Mr Healy also noted that regulation and lawmaking has not kept up with innovation, which he called a “real problem”.
“It’s a problem because it can constrain and frustrate innovation and make the economics of innovation harder to crystallise but it also creates an arbitrage within the financial system, where two businesses – one that’s regulated and one that’s not regulated – are basically doing exactly the same thing,” he said.
“And you start creating… an imbalance in the financial economy, which I don’t think is good.”
He urged for a “cleaner” regulatory environment, with consistent laws and regulations, that keep pace with innovations, in the interests of investment and growth for fintechs.
Judo had needed to source much of its funding for its initial capital raises from overseas, as local capital markets hadn’t been open to what they considered “untested and risky business models”, Mr Healy recounted.
He also stated there should be more tax incentives for innovation, to support new developments in financial services.
“This is not something that is answered simply by new entrants coming into the market,” Mr Healy asserted.
“There has to be a public policy framework in which this all works and a real movement behind supporting financial innovation because we can achieve great things in my view.”
Last year, Judo estimated that unmet demand for SME credit sat at around $120 billion.
But since then, the lending sector has shifted, Mr Healy recently reflected, with increased competition from two of the major banks.
Judo has predicted that business lending will jump by 8.75 per cent in 2022 years.
“We feel that the SME economy is critically important to the economy generally and I’m thinking no one would disagree with that, but it is about time that the SME economy got the service that it needs and deserves from the banking system,” Mr Healy said.

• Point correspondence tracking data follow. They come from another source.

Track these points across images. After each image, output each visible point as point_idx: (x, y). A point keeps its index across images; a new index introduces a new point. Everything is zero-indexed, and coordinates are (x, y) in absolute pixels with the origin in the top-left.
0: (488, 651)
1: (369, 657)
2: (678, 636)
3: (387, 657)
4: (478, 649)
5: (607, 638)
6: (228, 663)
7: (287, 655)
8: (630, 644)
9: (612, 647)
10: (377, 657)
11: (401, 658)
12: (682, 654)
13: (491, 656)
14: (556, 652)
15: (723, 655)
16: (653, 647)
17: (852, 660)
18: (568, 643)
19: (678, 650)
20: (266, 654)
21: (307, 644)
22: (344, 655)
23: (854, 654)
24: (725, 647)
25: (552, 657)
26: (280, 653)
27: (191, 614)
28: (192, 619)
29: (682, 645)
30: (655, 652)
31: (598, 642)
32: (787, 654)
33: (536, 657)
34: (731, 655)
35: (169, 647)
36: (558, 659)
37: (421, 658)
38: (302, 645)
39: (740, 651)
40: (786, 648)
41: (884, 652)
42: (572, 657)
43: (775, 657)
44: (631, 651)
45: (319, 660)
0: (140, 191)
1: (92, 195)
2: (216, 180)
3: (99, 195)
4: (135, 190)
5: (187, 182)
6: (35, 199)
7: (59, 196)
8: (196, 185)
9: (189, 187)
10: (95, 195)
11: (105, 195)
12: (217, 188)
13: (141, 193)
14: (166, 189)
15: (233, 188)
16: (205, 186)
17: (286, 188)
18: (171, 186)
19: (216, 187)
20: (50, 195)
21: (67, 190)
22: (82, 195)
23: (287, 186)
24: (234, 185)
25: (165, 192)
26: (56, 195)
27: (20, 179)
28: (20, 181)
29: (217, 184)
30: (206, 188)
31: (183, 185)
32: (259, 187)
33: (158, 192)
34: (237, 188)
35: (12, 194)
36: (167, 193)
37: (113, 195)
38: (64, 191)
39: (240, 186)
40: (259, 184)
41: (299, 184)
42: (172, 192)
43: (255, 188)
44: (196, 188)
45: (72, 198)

Judo was launched in 2016 with an aim to address a gap in the market for SME lending, marketing itself as a specialist bank for small businesses.
Mr Healy commented the “craft of SME banking” had been lost among his major rivals.
Before Judo, he had executive roles across NAB, ANZ, Citibank and Lloyds. At NAB, he had been group executive/divisional CEO of the business bank.
“The industry… has been heavily industrialised. I was a big part of that myself, because I ran a large business bank for eight years, and I was very much part of that,” he said.
“You drive costs, you outsource stuff to foreign countries because the costs are lower. But actually what you’re really doing is deskilling a core competency inside the organisation.”
Recently, Judo forecast that brokers will have a hand in half of all small-business finance within the next three to five years.
Currently, the broker channel accounts for around 30 to 35 per cent of all flow in the SME market, Judo chief financial officer and deputy CEO Chris Bayliss told The Adviser.
The bank listed on the ASX in November.